By Julie Bierach, KWMU

SAINT LOUIS, MO – U-S earthquake experts say all the available evidence shows that the cause of the mine collapse in Utah was not due to an earthquake as mine officials are claiming.

Keith Koper is a seismologist at St. Louis University. Although he hasn't seen the exact data, he tends to agree with government geologists. Usually, he says, a minor earthquake of a magnitude of 3.9 like the one in Utah usually can't be felt. "It wouldn't cause really strong ground shaking and so it seems unlikely that it could lead to the collapse of a mining tunnel," Koper said.

There are many ways scientists can determine for certain whether the seismic activity was caused by an earthquake. One of which, according to Koper, is to examine the direction of lines recorded by seismometers in the area.

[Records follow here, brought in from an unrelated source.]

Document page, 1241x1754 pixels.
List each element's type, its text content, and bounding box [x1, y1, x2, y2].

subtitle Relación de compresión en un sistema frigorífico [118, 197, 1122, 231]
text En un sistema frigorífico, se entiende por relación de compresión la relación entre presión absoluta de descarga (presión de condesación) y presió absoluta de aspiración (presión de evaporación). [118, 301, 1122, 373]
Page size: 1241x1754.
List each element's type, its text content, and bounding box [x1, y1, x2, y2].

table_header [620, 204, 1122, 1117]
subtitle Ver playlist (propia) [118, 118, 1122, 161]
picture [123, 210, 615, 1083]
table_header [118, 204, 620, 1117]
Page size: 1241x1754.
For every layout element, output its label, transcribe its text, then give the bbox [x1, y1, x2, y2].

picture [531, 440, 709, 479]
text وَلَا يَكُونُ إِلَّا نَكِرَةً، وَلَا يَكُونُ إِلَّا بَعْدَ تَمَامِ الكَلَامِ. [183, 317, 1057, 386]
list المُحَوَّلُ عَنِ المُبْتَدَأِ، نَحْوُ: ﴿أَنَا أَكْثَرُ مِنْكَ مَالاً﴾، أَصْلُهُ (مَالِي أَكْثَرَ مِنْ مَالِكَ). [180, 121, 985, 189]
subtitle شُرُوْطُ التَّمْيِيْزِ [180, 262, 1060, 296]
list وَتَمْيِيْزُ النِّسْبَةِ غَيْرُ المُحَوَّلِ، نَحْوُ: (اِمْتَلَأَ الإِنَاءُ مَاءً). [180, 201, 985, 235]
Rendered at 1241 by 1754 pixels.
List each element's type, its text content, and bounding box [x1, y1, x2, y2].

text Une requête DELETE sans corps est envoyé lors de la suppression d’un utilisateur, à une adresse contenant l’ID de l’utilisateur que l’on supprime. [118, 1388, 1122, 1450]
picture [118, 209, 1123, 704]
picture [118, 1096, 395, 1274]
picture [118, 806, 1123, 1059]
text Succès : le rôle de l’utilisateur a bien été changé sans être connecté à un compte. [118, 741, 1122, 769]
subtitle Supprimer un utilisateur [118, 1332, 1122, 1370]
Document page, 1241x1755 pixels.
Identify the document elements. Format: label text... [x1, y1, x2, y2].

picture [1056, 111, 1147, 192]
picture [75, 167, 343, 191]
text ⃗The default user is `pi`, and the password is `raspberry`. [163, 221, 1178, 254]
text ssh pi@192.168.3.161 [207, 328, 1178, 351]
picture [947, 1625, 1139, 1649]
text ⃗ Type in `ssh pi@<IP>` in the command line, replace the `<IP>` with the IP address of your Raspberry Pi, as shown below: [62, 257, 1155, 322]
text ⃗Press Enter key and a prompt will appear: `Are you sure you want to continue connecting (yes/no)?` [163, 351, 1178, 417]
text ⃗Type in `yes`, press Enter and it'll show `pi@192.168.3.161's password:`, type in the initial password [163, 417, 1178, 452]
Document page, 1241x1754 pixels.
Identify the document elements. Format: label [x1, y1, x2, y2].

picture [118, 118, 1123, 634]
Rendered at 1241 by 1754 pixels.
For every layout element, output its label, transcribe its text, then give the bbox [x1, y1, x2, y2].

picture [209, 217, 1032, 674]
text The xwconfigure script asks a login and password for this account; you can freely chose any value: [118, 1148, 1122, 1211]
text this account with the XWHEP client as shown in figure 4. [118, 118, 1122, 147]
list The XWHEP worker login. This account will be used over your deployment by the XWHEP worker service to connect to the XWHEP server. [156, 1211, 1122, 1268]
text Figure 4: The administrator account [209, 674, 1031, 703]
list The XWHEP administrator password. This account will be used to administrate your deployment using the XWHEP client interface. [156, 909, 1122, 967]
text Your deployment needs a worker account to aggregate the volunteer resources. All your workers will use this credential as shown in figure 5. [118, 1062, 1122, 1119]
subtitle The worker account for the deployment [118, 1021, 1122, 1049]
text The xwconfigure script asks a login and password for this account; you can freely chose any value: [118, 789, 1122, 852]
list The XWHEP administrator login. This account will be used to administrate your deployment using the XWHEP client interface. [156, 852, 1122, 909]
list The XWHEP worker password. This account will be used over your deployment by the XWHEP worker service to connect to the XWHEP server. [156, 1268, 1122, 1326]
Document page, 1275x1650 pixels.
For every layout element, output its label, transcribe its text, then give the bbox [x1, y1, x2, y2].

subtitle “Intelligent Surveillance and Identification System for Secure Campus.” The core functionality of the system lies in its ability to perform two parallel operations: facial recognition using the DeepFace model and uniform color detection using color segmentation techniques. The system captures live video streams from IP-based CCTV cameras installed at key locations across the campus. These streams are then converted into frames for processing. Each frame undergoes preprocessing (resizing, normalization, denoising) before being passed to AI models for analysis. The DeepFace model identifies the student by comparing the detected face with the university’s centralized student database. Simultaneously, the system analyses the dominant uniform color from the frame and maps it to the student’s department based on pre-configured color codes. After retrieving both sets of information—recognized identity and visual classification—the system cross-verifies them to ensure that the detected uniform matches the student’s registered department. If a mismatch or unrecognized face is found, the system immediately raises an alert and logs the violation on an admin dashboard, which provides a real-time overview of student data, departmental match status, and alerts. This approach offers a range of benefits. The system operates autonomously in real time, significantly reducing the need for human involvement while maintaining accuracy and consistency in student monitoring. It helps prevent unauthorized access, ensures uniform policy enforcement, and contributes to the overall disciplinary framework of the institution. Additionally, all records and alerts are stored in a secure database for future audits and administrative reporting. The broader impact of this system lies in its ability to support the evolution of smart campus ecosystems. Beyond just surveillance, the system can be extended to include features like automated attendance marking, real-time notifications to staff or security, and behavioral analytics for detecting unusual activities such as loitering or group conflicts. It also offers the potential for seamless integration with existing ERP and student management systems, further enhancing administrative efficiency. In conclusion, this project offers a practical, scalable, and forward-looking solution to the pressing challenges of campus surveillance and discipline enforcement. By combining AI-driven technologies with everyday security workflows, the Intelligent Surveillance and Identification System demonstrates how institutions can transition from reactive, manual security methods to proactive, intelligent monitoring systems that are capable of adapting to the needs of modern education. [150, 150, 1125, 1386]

"So, if you have really good data from a lot of seismometers in the area you can look at all these first motions of all the squiggly lines and that can clue you in as to whether you had an explosive or an implosive or even an earthquake source," said Koper.

Koper says the aftershocks being reported could be evidence that an earthquake did occur, but seismologists have attributed that to settling from the collapse. Seismic activity not caused by an earthquake is recorded all the time in St. Louis. Back in April both St. Louis University and Washington University recorded the detonation of the Tamm Ave. bridge.